The economic slump of 2009 has seen many companies struggling for survival. While some made it, others didn’t. This article provides some insights on what caused such a difference of performance, and provides simple guidelines to battle the economic uncertainty and financial crisis, especially for the manufacturing industries.
A research by Aberdeen used certain metrics to select the best performers. These best performers in the recession time had some commonalities, which was duly noted:
- 24% achieved reduction of the budget cycle time
- 108% achieved accuracy of actual budget to planned budget
- 68% finalized the budget at the beginning of the fiscal year
- 17% improved the profitability in the year
- 72% could re-forecast market changes
- 92% resorted to enterprise wide collaboration
- 70% had the visibility of internal process to drill down and improvise
To overcome such testing conditions, few TBDs are being suggested for firms in the manufacturing sector:
- Change management is a must. Try to improve time to decision based on newer models more suited to your business dynamics.

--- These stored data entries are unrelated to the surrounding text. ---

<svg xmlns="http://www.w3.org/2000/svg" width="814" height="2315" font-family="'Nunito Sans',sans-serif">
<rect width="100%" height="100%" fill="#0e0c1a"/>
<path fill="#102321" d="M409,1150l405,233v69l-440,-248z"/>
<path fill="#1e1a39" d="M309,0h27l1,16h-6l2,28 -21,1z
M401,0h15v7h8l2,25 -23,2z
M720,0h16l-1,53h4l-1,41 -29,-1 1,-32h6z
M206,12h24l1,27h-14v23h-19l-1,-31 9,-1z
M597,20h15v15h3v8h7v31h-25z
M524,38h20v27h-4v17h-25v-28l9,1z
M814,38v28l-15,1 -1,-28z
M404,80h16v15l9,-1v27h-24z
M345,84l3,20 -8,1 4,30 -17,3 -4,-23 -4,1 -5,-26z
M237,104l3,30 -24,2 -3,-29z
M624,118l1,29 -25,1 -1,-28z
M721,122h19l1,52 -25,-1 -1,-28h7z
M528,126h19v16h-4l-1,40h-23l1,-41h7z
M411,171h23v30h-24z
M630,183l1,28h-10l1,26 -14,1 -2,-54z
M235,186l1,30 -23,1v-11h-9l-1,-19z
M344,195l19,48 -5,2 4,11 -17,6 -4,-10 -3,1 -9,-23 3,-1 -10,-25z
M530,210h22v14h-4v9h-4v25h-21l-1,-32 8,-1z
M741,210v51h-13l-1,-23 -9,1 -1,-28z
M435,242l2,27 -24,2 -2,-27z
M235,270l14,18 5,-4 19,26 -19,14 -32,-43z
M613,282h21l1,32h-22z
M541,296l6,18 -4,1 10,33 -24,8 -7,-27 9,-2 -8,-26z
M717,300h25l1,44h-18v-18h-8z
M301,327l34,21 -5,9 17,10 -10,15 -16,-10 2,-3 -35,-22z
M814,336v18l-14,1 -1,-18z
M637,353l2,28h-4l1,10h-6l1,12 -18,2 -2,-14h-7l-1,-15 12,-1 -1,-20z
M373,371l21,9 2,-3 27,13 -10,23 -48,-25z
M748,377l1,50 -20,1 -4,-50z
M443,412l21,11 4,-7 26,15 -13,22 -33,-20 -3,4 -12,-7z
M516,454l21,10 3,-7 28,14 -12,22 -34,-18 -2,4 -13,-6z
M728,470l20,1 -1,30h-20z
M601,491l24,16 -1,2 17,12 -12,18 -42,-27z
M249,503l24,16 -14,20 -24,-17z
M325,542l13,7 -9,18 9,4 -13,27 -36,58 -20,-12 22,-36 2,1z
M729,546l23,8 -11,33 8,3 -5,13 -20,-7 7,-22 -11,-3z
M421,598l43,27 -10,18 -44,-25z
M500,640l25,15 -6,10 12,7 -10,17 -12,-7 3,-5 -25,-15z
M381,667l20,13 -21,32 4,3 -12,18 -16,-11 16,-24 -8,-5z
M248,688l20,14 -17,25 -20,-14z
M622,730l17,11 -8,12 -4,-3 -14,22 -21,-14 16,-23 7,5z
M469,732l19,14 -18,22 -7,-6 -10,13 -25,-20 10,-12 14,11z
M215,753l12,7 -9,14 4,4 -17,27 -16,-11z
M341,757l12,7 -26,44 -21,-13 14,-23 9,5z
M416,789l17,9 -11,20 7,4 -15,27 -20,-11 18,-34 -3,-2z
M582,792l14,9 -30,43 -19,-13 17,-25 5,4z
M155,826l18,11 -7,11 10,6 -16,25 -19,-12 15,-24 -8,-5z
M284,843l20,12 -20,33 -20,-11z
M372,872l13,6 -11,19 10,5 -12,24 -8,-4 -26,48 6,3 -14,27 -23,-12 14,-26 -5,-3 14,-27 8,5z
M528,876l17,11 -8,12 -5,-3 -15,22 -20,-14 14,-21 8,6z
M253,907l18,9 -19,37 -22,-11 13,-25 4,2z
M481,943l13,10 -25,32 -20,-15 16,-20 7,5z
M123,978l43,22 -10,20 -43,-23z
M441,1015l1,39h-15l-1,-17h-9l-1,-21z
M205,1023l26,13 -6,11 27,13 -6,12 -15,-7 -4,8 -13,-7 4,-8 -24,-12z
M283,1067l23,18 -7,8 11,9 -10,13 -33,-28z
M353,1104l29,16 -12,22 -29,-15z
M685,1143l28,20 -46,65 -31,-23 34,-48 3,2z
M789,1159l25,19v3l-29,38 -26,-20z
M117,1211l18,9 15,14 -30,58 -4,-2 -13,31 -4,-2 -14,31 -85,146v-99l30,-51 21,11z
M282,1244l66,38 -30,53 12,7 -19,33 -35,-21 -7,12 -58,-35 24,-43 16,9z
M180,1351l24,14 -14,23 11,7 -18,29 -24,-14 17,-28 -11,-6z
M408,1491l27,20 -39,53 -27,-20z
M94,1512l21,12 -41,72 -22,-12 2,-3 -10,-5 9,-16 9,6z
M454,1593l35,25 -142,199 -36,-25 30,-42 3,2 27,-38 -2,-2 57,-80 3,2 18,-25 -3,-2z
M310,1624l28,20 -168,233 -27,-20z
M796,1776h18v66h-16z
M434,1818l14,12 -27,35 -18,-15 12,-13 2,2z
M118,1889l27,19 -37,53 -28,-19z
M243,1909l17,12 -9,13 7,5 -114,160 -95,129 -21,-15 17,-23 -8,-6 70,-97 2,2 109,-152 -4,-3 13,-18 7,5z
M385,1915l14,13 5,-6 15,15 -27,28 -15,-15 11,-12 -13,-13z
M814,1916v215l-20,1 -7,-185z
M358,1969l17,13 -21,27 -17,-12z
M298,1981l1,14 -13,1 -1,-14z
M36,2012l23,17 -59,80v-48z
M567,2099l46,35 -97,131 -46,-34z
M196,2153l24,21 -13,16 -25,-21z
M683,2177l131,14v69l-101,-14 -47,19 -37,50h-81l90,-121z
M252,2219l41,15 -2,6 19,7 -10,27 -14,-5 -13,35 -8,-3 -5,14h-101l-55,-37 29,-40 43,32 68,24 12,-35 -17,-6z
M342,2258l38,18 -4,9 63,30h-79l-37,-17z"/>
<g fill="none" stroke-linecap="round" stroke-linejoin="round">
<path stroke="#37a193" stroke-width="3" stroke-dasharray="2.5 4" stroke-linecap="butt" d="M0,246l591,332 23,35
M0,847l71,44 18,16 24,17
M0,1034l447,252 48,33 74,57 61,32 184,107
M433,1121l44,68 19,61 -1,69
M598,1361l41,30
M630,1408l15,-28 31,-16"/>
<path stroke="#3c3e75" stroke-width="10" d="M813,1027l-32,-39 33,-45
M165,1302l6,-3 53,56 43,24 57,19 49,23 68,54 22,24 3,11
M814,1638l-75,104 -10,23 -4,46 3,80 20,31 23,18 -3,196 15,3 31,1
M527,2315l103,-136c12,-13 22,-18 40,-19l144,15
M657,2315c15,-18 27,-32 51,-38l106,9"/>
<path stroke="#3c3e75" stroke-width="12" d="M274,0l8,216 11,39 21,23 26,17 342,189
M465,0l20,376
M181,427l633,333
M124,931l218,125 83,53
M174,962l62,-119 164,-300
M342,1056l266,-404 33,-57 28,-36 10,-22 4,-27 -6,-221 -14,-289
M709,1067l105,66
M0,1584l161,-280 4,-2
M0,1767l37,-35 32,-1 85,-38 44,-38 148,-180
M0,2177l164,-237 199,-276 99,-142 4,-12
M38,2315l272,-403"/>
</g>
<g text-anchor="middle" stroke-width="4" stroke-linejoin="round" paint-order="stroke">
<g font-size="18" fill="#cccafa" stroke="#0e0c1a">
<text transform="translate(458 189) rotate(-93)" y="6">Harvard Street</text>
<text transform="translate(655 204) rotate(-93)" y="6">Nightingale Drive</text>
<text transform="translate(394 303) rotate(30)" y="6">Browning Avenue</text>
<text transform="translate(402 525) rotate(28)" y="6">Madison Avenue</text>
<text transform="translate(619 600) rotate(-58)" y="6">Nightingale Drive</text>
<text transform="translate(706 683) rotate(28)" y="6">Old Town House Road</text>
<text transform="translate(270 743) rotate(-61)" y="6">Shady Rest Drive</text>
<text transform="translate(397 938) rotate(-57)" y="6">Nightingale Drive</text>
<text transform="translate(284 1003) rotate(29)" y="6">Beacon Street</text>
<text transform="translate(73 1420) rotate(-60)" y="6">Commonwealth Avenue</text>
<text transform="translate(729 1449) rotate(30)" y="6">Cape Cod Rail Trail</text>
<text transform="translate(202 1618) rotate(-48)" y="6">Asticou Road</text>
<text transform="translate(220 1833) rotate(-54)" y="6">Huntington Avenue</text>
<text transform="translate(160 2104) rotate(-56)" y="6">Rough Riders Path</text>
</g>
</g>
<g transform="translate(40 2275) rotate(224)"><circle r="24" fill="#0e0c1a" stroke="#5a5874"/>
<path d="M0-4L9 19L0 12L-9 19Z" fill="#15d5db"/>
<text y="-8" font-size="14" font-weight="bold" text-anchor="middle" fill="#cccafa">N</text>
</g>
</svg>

- Ensure that whatever IT investments which have already been made, are made best use of, to avail better returns. Often technology is purchased, but not used effectively.
- Invest on planning, budgeting, forecasting and customer relationship management applications which would be more suitable for the sensitive environment.
- Ensure the development of the ability to understand and react to sensitive changes develops across all the divisions/verticals of the firm.
- Ensure every employee is focused on understanding customer requirements. Acquiring new customer is 5 times more costly than retaining an old one.
Following these few simple yet effective steps would ensure that your firm does not fall prey to the economic disasters.